Le mardi, pendant la messe de midi, un temps de silence est prévu à la place de l’homélie, pour que ceux qui le veulent puissent aller se confesser, ou encore voir un frère ou une soeur pour lui demander pardon de quelque chose ou pour faire un point spirituel ou amical.

Participant à cette messe, j’ai d’ailleurs eu deux fois l’occasion, bien que n’étant pas communautaire, d’être ainsi abordé par un frère! Et ce fut très agréable: j’ai été frappé de la délicatesse du premier, qui venait s’excuser de ce qu’il pensait avoir été une sorte de brutalité de sa part (alors que son attitude m’avait simplement amusé); et le deuxième, c’était quelqu’un que j’avais bien connu et qui était de passage: il voulait prendre de mes nouvelles avant de repartir!

Mais l’ami évoqué au début de ce billet m’a fait part de la tension qu’il ressent parfois quand un frère ou une soeur vient ainsi le trouver. En fait il a l’impression qu’il va être obligé de dire à l’autre qu’il lui pardonne ! Alors qu’il y a des situations, dans la vie communautaire comme dans toute relation humaine, où l’égoïsme de l’autre ou son mauvais caractère – que nous avons tous ! – ressortent un peu: et parfois il faut du temps pour dépasser ce qui s’est produit !
Donc on se trouve face à l’autre, qui vient reconnaître une certaine faute, un certain défaut; et on n’a pas forcément encore « digéré » ce qui s’est passé.

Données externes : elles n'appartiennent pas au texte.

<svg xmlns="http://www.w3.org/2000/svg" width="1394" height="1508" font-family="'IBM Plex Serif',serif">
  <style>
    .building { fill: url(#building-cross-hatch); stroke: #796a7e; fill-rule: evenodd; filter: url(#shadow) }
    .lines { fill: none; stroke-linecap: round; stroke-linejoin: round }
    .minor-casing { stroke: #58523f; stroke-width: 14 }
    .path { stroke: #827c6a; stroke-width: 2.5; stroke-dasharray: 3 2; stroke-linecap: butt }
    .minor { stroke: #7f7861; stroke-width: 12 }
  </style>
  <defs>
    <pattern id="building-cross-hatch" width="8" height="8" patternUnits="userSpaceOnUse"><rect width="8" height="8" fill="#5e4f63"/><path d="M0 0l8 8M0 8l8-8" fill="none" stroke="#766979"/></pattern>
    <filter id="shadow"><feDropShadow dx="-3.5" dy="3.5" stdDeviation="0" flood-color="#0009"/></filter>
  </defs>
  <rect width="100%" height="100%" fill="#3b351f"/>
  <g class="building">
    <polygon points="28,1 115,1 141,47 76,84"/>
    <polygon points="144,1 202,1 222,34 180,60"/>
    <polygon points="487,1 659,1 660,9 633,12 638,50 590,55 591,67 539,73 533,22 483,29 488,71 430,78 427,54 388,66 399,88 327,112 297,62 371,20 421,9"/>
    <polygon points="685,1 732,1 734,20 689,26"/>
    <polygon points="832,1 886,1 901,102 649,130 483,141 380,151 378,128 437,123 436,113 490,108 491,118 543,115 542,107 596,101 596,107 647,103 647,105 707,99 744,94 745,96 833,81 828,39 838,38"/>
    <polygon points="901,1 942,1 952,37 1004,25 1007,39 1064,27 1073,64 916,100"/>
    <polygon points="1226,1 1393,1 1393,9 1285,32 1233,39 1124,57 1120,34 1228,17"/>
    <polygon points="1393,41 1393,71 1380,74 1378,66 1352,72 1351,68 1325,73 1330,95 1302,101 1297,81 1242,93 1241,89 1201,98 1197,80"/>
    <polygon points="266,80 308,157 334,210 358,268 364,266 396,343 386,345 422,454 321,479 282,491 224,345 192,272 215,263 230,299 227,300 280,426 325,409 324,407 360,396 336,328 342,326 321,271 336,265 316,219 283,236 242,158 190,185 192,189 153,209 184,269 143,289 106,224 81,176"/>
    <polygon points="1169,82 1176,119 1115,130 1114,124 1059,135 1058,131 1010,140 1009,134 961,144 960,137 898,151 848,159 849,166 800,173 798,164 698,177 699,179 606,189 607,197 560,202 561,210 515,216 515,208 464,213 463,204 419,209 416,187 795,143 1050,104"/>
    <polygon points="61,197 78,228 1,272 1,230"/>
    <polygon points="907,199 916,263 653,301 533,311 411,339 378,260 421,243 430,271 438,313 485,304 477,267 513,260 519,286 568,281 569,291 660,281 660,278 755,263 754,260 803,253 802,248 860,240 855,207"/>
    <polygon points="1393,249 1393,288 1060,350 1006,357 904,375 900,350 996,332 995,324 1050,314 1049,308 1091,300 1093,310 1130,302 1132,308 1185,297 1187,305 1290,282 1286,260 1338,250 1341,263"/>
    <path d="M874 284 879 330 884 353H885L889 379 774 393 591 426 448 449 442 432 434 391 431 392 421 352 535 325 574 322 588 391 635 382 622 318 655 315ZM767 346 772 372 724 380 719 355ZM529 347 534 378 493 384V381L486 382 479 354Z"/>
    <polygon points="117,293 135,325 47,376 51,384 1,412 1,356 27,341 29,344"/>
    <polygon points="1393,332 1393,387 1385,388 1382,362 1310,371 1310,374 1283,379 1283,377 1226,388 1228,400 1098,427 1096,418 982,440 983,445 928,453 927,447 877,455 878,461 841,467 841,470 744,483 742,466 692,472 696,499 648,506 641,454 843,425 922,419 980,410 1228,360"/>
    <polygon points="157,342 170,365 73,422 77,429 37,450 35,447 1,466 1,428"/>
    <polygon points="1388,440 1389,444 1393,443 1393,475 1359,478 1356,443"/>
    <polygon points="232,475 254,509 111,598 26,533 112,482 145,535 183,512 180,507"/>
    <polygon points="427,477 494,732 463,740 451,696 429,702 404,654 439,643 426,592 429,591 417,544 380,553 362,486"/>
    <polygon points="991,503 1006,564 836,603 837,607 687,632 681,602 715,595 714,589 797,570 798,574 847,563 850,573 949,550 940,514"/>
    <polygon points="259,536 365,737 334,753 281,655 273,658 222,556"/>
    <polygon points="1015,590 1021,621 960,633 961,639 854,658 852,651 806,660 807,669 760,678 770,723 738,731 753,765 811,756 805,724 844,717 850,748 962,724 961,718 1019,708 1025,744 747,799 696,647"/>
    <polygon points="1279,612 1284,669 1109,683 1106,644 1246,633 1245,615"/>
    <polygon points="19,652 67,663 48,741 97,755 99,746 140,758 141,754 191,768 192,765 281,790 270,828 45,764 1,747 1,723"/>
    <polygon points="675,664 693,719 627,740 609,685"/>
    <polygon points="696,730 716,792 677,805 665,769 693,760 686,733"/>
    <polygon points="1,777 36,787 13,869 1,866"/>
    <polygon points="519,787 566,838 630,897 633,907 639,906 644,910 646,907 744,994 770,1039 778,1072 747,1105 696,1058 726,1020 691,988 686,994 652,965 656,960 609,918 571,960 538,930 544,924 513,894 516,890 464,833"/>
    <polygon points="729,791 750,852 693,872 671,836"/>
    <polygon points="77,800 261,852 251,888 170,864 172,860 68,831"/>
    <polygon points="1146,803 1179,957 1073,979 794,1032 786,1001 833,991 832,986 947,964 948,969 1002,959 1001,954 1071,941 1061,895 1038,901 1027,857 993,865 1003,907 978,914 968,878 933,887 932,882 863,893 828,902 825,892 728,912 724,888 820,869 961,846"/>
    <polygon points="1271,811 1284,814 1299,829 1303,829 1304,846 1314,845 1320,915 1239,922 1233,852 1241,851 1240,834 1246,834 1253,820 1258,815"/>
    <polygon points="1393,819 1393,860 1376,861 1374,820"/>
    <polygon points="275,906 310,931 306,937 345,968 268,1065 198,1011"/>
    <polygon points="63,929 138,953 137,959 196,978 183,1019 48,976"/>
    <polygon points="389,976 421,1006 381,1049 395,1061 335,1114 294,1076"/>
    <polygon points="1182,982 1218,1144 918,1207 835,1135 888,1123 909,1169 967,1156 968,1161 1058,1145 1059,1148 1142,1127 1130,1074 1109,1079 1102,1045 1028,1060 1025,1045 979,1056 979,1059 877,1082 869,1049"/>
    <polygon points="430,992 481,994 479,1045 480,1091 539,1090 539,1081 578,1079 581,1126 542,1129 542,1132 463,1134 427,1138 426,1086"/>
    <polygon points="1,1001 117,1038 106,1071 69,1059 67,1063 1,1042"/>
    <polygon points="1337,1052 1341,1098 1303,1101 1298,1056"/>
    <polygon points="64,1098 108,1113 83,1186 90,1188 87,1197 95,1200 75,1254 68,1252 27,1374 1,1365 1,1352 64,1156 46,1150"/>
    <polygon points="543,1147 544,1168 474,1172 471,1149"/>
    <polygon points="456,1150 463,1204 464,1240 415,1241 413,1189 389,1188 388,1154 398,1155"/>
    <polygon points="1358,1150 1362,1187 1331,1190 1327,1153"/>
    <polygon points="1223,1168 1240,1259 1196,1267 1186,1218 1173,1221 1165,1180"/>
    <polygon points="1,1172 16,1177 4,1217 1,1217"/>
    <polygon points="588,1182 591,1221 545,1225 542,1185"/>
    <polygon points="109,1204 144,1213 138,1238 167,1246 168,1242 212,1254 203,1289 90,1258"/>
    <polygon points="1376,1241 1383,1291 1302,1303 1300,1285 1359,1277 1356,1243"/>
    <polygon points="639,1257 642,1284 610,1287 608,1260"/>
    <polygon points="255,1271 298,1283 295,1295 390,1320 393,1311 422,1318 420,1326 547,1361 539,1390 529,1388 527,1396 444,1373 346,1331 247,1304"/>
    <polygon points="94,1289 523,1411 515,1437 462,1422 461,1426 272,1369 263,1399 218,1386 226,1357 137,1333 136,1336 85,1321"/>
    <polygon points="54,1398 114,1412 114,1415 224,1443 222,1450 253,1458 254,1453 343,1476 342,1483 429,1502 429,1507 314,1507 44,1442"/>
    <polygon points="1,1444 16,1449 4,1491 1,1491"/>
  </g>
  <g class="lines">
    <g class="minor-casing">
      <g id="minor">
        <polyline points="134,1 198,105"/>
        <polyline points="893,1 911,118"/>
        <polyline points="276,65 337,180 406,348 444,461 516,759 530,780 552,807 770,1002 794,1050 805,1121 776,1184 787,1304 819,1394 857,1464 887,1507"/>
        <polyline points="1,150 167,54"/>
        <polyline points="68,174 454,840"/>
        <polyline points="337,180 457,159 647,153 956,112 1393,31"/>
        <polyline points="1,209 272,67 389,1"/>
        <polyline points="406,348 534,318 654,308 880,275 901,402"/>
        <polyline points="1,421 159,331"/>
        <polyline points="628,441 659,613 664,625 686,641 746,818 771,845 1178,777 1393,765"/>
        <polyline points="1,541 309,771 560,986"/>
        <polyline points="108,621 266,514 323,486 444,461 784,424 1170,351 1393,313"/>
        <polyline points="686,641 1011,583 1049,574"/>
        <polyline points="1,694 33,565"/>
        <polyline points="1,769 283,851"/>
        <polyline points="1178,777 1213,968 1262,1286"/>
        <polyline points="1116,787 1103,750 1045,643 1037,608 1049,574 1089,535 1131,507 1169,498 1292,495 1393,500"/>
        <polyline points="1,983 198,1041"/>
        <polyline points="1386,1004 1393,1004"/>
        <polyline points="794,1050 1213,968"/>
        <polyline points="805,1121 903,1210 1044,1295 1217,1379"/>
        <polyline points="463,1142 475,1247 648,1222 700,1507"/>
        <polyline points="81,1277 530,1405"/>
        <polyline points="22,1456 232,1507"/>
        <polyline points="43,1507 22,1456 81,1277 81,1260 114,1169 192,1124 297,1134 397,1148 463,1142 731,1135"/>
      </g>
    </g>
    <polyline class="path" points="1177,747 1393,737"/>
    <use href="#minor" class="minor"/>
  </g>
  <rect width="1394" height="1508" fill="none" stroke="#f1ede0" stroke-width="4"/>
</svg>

On a alors l’impression de se voir forcé à pardonner, ce qui est très désagréable.
Cette « confession », que m’a en somme faite ce frère, m’a intéressé. Je n’avais pas réfléchi, je l’avoue, à cet aspect particulier du pardon au sein d’une communauté.
Dans la vie « ordinaire » (non communautaire), il est parfois sain d’oser dire à l’autre qu’on n’est pas encore prêt à lui pardonner. Cela paraît plus difficile dans ce bref échange de « réconciliation ».

Ma femme Catherine me fait remarquer que des expressions telles que « Je suis désolé … » ou « Excuse-moi, il me semble que .. » passent peut-être beaucoup plus facilement. Il suffit alors à la personne offensée de dire quelque chose comme « Merci ».
Qui n’engage pas à oublier ni à pardonner immédiatement.